2.Davalılar vekili temyiz dilekçesinde özetle; istinaf dilekçesinde ileri sürdüğü sebepleri tekrar etmiş, ayrıca taşınmazın üzerinde yapı olduğunu bunun hesaplamaya dahil edilmediğini ve Bölge Adliye Mahkemesince yeniden hüküm kurulurken karar tarihi olan 2022 tarihi itibarıyla yürürlükte bulunan tarifeye göre vekâlet ücretine hükmedilmesi gerekirken 2019 yılında yürürlükte bulunan tarifeye göre vekâlet ücretine hükmedildiğini ileri sürerek kararın bozulmasını istemiştir.
C. Gerekçe
1. Uyuşmazlık ve Hukukî Nitelendirme
Uyuşmazlık, temel olarak davacı idare ile davalı tapu malikleri arasındaki kamulaştırma bedelinin tespiti istemine ilişkindir.
2. İlgili Hukuk
1. 6100 sayılı Hukuk Muhakemeleri Kanunu'nun (6100 sayılı Kanun) 369 uncu maddesinin birinci fıkrası ile 370 ve 371 inci maddeleri.
2. 2942 sayılı Kanun'un 10 uncu maddesinin sekizinci fıkrası, 11 inci maddesinin birinci ve ikinci fıkraları ve 12 nci maddesinin birinci ve üçüncü fıkraları.
3. Değerlendirme
1. Bölge adliye mahkemelerinin nihai kararlarının bozulması 6100 sayılı Kanun'un 371 inci maddesinde yer alan sebeplerden birinin varlığı hâlinde mümkündür.

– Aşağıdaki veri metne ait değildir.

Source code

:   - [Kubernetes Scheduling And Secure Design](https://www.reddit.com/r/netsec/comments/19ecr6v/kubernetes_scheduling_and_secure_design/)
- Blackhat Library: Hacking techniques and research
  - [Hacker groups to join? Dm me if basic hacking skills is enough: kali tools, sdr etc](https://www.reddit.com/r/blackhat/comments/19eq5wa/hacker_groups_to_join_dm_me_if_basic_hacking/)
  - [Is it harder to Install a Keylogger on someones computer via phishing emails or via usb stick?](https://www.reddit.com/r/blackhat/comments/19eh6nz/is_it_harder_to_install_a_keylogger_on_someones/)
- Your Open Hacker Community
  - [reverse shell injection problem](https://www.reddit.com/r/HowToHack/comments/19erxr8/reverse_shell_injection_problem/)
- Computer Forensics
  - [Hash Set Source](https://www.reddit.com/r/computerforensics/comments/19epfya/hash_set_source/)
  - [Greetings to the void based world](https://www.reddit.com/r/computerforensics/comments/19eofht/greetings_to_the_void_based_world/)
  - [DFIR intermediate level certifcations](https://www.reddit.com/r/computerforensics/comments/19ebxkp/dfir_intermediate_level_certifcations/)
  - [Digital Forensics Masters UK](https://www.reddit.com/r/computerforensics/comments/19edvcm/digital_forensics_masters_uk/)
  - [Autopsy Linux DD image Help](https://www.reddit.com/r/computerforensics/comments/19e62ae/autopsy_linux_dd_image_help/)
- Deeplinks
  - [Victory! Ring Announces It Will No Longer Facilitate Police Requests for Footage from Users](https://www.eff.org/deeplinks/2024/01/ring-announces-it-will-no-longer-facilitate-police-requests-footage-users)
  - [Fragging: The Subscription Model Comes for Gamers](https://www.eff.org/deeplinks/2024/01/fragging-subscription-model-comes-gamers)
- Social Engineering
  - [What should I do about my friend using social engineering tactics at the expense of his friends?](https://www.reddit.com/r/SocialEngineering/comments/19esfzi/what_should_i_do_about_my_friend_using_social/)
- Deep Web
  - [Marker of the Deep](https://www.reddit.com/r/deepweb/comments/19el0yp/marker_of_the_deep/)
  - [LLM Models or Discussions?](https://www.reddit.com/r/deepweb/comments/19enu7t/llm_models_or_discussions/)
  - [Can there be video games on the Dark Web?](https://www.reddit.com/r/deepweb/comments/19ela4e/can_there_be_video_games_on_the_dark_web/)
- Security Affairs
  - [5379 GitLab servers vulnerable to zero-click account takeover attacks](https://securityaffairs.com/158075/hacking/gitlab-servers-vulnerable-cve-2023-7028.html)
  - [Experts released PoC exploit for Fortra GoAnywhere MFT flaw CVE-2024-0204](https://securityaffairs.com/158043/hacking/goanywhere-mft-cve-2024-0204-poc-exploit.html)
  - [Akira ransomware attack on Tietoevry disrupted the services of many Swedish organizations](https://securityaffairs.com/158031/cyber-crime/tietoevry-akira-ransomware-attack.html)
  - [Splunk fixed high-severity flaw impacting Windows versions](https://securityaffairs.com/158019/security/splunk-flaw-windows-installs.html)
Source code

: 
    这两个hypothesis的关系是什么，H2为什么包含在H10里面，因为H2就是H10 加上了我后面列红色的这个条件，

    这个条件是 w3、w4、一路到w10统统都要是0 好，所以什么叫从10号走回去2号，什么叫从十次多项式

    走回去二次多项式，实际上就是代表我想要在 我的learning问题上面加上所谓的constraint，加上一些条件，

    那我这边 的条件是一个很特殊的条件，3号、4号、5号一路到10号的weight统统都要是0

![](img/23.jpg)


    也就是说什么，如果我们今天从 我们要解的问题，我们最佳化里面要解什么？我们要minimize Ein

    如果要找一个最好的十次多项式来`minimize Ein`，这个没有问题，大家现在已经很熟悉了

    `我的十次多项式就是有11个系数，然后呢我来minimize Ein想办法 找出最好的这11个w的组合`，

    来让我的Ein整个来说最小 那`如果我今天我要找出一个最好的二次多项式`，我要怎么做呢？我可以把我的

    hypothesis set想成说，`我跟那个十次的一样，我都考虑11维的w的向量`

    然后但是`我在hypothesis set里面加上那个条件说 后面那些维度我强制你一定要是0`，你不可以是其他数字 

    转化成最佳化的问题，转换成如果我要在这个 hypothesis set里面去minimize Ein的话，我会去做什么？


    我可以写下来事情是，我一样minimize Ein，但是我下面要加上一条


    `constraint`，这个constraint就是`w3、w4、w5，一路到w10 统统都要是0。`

2. Dava konusu taşınmaz üzerinde yapı olmadığı tespit edilmiştir.
3. Bölge Adliye Mahkemesinin esastan ret kararı verdiği dikkate alınarak İlk Derece Mahkemesince karar tarihi itibarıyla avukatlık vekâlet ücretine hükmedilmesi doğru görülmüştür.
4. Tarafların iddia, savunma ve dayandıkları belgelere, uyuşmazlığın hukukî nitelendirilmesi ile uygulanması gereken hukuk kurallarına, dava şartlarına, yargılamaya hâkim olan ilkelere, ispat kurallarına ve temyiz olunan kararda belirtilen gerekçelere göre; davalılar vekilinin tüm, davacı idare vekilinin aşağıdaki paragrafın kapsamı dışındaki temyiz itirazları yerinde görülmemiştir.

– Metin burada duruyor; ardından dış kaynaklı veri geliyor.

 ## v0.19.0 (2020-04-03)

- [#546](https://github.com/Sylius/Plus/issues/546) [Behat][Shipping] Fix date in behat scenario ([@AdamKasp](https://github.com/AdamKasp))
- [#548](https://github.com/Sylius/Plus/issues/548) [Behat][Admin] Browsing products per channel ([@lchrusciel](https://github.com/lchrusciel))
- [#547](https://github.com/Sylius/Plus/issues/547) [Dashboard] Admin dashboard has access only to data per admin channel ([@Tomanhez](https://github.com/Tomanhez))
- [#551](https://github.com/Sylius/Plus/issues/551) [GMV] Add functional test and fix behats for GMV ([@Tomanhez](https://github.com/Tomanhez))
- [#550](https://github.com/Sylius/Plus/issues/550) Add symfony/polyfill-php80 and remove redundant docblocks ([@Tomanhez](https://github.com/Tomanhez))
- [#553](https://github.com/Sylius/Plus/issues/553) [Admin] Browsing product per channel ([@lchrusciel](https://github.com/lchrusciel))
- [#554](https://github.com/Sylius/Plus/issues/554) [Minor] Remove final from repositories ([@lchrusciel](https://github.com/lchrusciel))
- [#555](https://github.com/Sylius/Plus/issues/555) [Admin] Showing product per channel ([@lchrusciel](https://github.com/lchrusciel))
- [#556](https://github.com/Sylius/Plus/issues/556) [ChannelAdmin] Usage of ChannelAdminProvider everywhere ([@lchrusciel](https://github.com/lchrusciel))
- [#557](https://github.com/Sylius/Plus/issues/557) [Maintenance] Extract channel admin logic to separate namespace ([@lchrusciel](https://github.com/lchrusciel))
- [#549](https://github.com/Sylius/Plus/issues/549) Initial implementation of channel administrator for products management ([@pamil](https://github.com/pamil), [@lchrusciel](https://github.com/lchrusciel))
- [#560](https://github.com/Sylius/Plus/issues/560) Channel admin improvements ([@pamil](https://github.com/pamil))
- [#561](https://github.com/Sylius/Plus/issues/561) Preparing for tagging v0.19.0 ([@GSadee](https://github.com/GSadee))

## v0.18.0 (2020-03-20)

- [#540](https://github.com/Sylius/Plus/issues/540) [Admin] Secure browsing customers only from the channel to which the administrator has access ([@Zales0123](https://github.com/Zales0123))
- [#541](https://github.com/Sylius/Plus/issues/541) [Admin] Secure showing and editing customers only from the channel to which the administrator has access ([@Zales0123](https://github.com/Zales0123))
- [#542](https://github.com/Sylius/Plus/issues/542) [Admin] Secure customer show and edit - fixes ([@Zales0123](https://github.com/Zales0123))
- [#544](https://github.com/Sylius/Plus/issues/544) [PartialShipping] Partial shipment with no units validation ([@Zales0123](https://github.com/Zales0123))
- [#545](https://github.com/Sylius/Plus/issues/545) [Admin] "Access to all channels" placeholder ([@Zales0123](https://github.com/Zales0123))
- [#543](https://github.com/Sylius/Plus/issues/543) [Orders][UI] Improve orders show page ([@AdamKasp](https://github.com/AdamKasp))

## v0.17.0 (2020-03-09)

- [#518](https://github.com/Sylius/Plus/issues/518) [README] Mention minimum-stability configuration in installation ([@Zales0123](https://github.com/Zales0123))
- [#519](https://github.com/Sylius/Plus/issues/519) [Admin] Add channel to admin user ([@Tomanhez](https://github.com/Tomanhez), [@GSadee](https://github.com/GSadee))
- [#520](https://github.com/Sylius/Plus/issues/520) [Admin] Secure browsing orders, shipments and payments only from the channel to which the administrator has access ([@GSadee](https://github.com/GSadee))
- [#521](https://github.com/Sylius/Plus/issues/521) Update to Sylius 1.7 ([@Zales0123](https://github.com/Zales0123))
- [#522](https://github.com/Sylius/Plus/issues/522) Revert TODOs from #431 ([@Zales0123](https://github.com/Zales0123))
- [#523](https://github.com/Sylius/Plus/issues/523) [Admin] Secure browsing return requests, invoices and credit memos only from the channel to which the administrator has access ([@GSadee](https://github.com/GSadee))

5. Davacı idare tarafından fazla depo edilen bedelin miktarının hatalı gösterilmesi ve fazla depo edilen bedelin varsa işlemiş faizi ile birlikte davacı idareye iadesine karar verilmesi gerekirken yazılı şekilde hüküm kurulması bozmayı gerektirir.
Ne var ki bu hatanın giderilmesi yeniden yargılama yapılmasını gerektirmediğinden 6100 sayılı Kanun'un 370 inci maddesinin ikinci fıkrası hükmü uyarınca kararın düzeltilerek onanması gerekir.
VI. KARAR
Açıklanan sebeplerle;
1. Davalılar vekilinin tüm, davacı idare vekilinin diğer temyiz itirazlarının reddine,
2. Temyiz olunan İlk Derece Mahkemesi kararına karşı istinaf başvurusunun esastan reddine ilişkin Bölge Adliye Mahkemesi kararının ORTADAN KALDIRILMASINA, davacı iadare vekilinin temyiz itirazının kısmen kabulü ile; İlk Derece Mahkemesi kararının hüküm fıkrasının (3) numaralı bendinin tamamen hükümden çıkartılmasına, yerine "Davacı kurum tarafından depo edilen 98.442,51 TL bedelden, kamulaştırma bedeli olan 70.584,38 TL’nin mahsubu ile fazla yatırılan 27.858,13 TL bedelin, davalılar tarafından bankadan çekilmiş ise varsa çekilme tarihine kadar işlemiş neması ile birlikte davalılardan hisseleri oranında alınarak davacı idareye verilmesine, bankadan çekilmemişse işlemiş neması ile birlikte davacı idareye iadesine" ibaresinin yazılması suretiyle DÜZELTİLEREK ONANMASINA,
Davalıdan peşin alınan temyiz harcının Hazineye irat kaydedilmesine,
Dosyanın İlk Derece Mahkemesine, kararın bir örneğinin Bölge Adliye Mahkemesine gönderilmesine,
27.03.2023 tarihinde oy birliğiyle karar verildi.